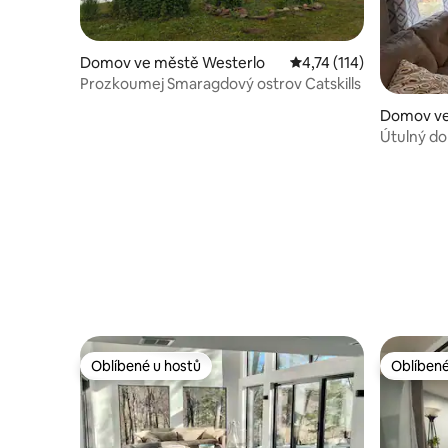
Domov ve městě Westerlo
Průměrné hodnocení 4,
4,74 (114)
Prozkoumej Smaragdový ostrov Catskills
Domov ve
Útulný d
Oblíbené u hostů
Oblíbené
Oblíbené u hostů
Oblíbené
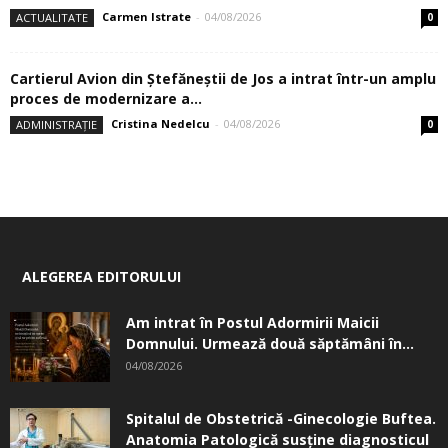
Carmen Istrate
-
04/08/2026
ACTUALITATE
0
Cartierul Avion din Ştefăneştii de Jos a intrat într-un amplu
proces de modernizare a...
Cristina Nedelcu
-
04/08/2026
ADMINISTRAȚIE
0
ALEGEREA EDITORULUI
Am intrat în Postul Adormirii Maicii
Domnului. Urmează două săptămâni în...
04/08/2026
Spitalul de Obstetrică -Ginecologie Buftea.
Anatomia Patologică susţine diagnosticul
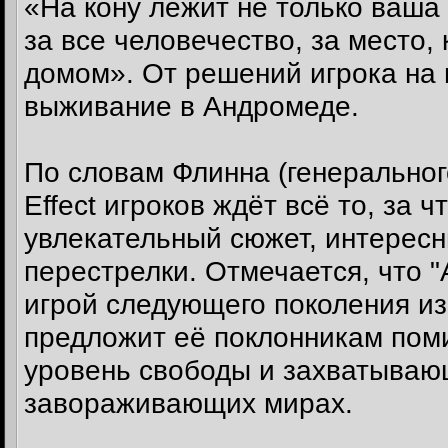
«На кону лежит не только ваша
за все человечество, за место,
домом». От решений игрока на 
выживание в Андромеде.
По словам Флинна (генеральног
Effect игроков ждёт всё то, за 
увлекательный сюжет, интерес
перестрелки. Отмечается, что 
игрой следующего поколения из 
предложит её поклонникам пом
уровень свободы и захватываю
завораживающих мирах.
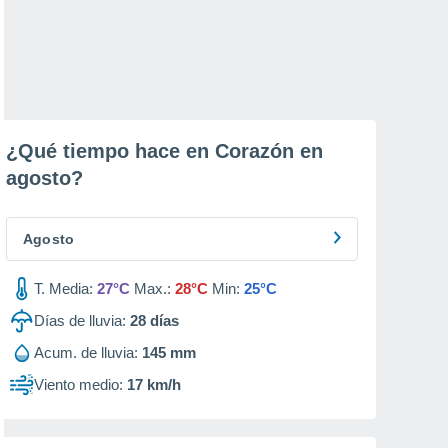
¿Qué tiempo hace en Corazón en
agosto
?
Agosto
T. Media:
27°C
Max.:
28°C
Min:
25°C
Días de lluvia:
28
días
Acum. de lluvia:
145 mm
Viento medio:
17 km/h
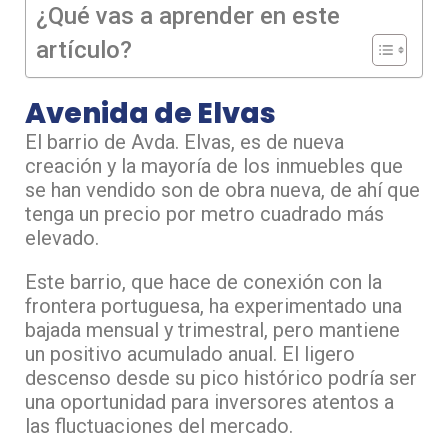
¿Qué vas a aprender en este
artículo?
Avenida de Elvas
El barrio de Avda. Elvas, es de nueva
creación y la mayoría de los inmuebles que
se han vendido son de obra nueva, de ahí que
tenga un precio por metro cuadrado más
elevado.
Este barrio, que hace de conexión con la
frontera portuguesa, ha experimentado una
bajada mensual y trimestral, pero mantiene
un positivo acumulado anual. El ligero
descenso desde su pico histórico podría ser
una oportunidad para inversores atentos a
las fluctuaciones del mercado.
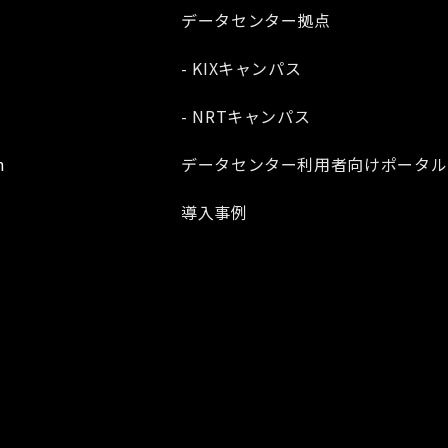
データセンター拠点
- KIXキャンパス
- NRTキャンパス
m
データセンター利用者向けポータル
導入事例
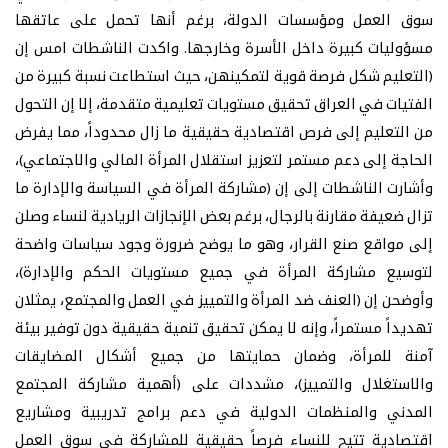
سوق العمل ومؤسسات الدولة، برغم أنها تحمل على عاتقها
مسؤوليات كبيرة داخل الأسرة وخارجها. واكدت الناشطات امس إن
(التعليم شكل فرصة قوية لتمكينهن، حيث استطاعت نسبة كبيرة من
الفتيات في العراق تحقيق مستويات تعليمية متقدمة، إلا إن التحول
من التعليم إلى فرص اقتصادية حقيقية ما زال محدوداً، مما يفرض
الحاجة إلى دعم مستمر لتعزيز استقلال المرأة المالي والاجتماعي)،
وأشارت الناشطات إلى إن (مشاركة المرأة في السياسة والإدارة ما
تزال ضعيفة مقارنة بالرجال، برغم بعض الإنجازات الريادية لنساء وصلن
إلى مواقع صنع القرار، وهو ما يوضح ضرورة وجود سياسات واضحة
لتوسيع مشاركة المرأة في جميع مستويات الحكم والإدارة)،
وأوضحن إن (العنف ضد المرأة والتمييز في العمل والمجتمع، يمثلان
تهديداً مستمراً، وإنه لا يمكن تحقيق تنمية حقيقية دون توفير بيئة
آمنة للمرأة، وضمان حمايتها من جميع أشكال المضايقات
والاستغلال والتمييز)، مشددات على (أهمية مشاركة المجتمع
المدني والمنظمات الدولية في دعم برامج تدريبية ومشاريع
اقتصادية تتيح للنساء فرصاً حقيقية للمشاركة في سوق العمل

*****

Show the lines of the listing above with "جميع".

Answer section:
لتوسيع مشاركة المرأة في جميع مستويات الحكم والإدارة)،
آمنة للمرأة، وضمان حمايتها من جميع أشكال المضايقات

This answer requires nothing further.